Team Arrow gets to head back to the beach for their reward, this time for surfing. Mostly they suck, not that I’d be able to do any better. But there is much falling down, and then the waves start to get huge and everyone is getting swallowed up by the surf. And then we have a medical emergency, Nicole limping back to the beach with shooting pains in her foot. So she has to be rushed to the doctor (with Tim going along with her, hoping to score points by keeping her company), and finds out she got stung by a jellyfish. Ouch. And later, back at the mansion, it looks like Tim managed to score those points, because he and Nicole start making out by the pool. Which is gross, and is starting to turn me off my lunch, and it goes on far too long. Like way, far, too long. Why do you hate me, Apprentice editors? Why?

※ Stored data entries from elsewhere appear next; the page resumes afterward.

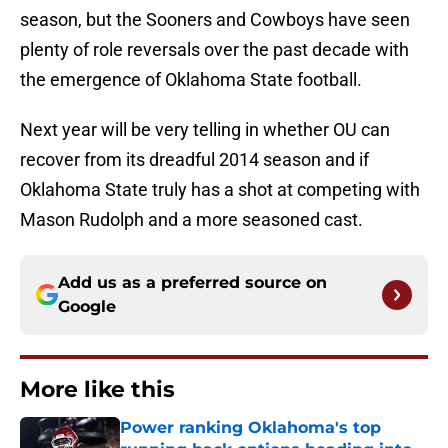
season, but the Sooners and Cowboys have seen
plenty of role reversals over the past decade with
the emergence of Oklahoma State football.
Next year will be very telling in whether OU can
recover from its dreadful 2014 season and if
Oklahoma State truly has a shot at competing with
Mason Rudolph and a more seasoned cast.
Add us as a preferred source on
Google
More like this
Power ranking Oklahoma's top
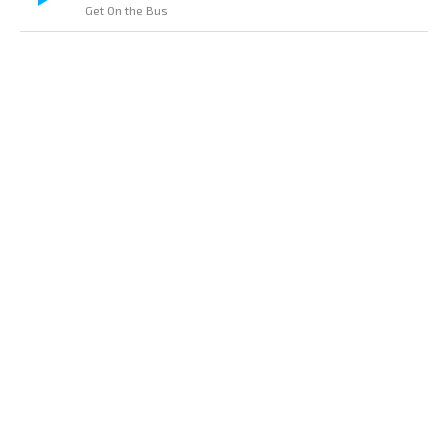
Get On the Bus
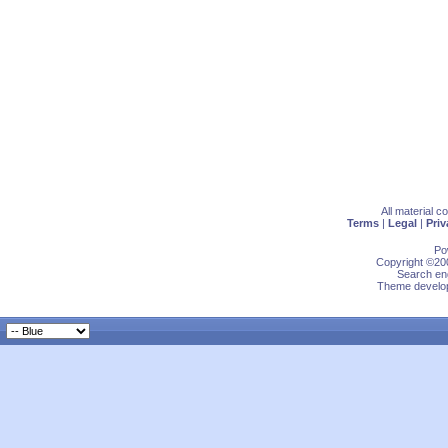
All material 
Terms
|
Legal
|
Priv
Po
Copyright ©200
Search eng
Theme develop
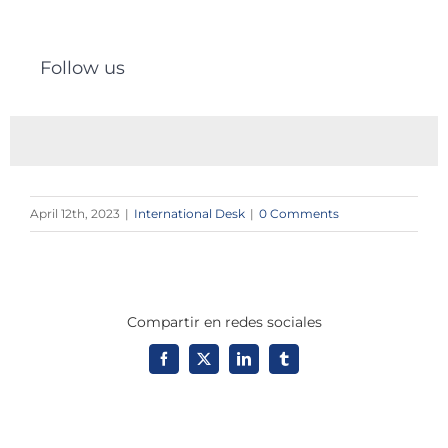
Follow us
April 12th, 2023
|
International Desk
|
0 Comments
Compartir en redes sociales
Facebook
X
LinkedIn
Tumblr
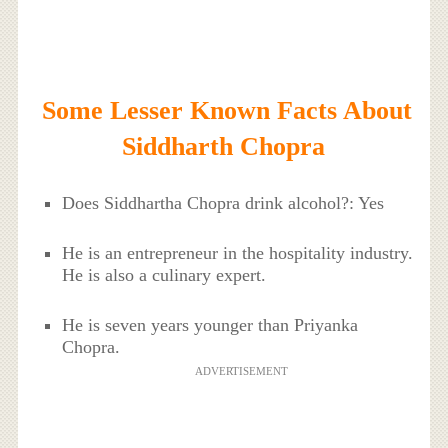
Some Lesser Known Facts About
Siddharth Chopra
Does Siddhartha Chopra drink alcohol?: Yes
He is an entrepreneur in the hospitality industry.
He is also a culinary expert.
He is seven years younger than Priyanka
Chopra.
ADVERTISEMENT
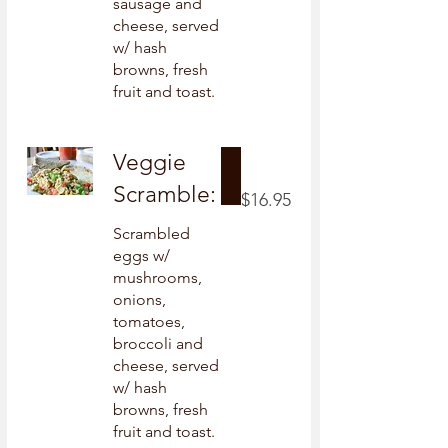
sausage and
cheese, served
w/ hash
browns, fresh
fruit and toast.
Veggie
Scramble:
$16.95
Scrambled
eggs w/
mushrooms,
onions,
tomatoes,
broccoli and
cheese, served
w/ hash
browns, fresh
fruit and toast.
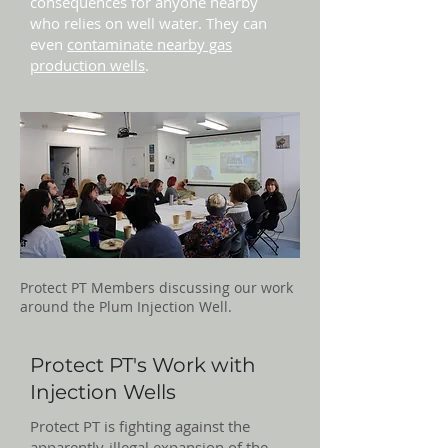
consequences for anyone nearby
who relies on well water. They can
even
contaminate nearby gas
production wells
.
Protect PT Members discussing our work
around the Plum Injection Well.
Protect PT's Work with
Injection Wells
Protect PT is fighting against the
apparently-illegal expansion of the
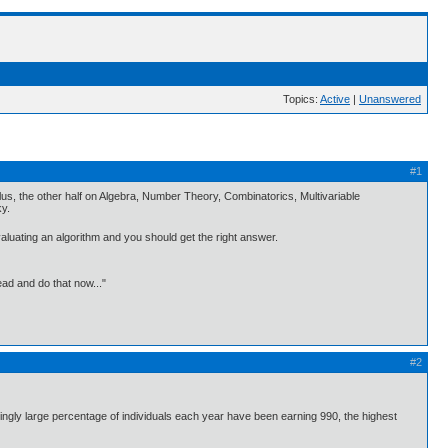
Topics:
Active
|
Unanswered
#1
culus, the other half on Algebra, Number Theory, Combinatorics, Multivariable
ky.
valuating an algorithm and you should get the right answer.
ead and do that now..."
#2
singly large percentage of individuals each year have been earning 990, the highest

The next day, we mercifully find ourselves in the Boardroom with Team Kinetic. Aimee immediately starts to blame Derek for not telling her that everyone in the mall was Hispanic. Like, I know that shifting blame is what you’re expected to do when you’re in the Boardroom, and when you’re already on the ropes as an ineffective Project Manager you’ve got to strike back however you can. But Aimee didn’t need Derek to tell her that everyone in the mall was Hispanic. She only needed her eyes for that. And the big issue in the task turned out the be that people in the mall didn’t speak English. Which, that’s not information that Derek had. There are Hispanic people that don’t speak Spanish, and there are white people who don’t speak English, and none of that had anything to do with the little chat Derek had at the beginning of the show, which was mostly just about the color of their skin.
Derek calls the whole language thing a red herring from the start, but Trump latches onto it and it all goes on far too long. To the point where Derek, who not only isn’t responsible for the language problem but who also was one of the only ones who did anything to fix it, is on the ropes for-ever because he didn’t tell Aimee this obvious thing that she could have seen if she opened her eyes for two seconds. It doesn’t stick, though, mostly because Aimee slips up and says a couple of stupid things (one of them being “I wasn’t paying attention to who was walking through the mall”). And in the end the game of Duck Duck Goose that is Donald Trump’s thought process settles on “leadership” being the issue, and Aimee turns out the be the goose. So she’s fired. Which is kind of retroactively satisfying, after last week when she wandered around Ralph’s like her brain had been erased.
But then she gets mean in the town car, like the meds have finally taken hold and started her blood to boil, and she goes on and on about how she should have left the whole goddamn team back at the mansion and done the task herself and she probably would have won. Which would have made for some great TV, her wandering around the mall all by herself. And she loses points for calling this an “interview process”. So I guess that makes three people who have bought into the fiction of the show.
Next week? Oscars. So, no Trump. After that? A double firing in the Boardroom (way to ruin the surprise), and the return of Randall. Really? I thought he was dead. Also, you’re going to have to stay up until 10pm to watch this crap. Are they serious? Watching Donald Trump right before bedtime has been proven to cause cancer in laboratory animals. Don’t torture us like that.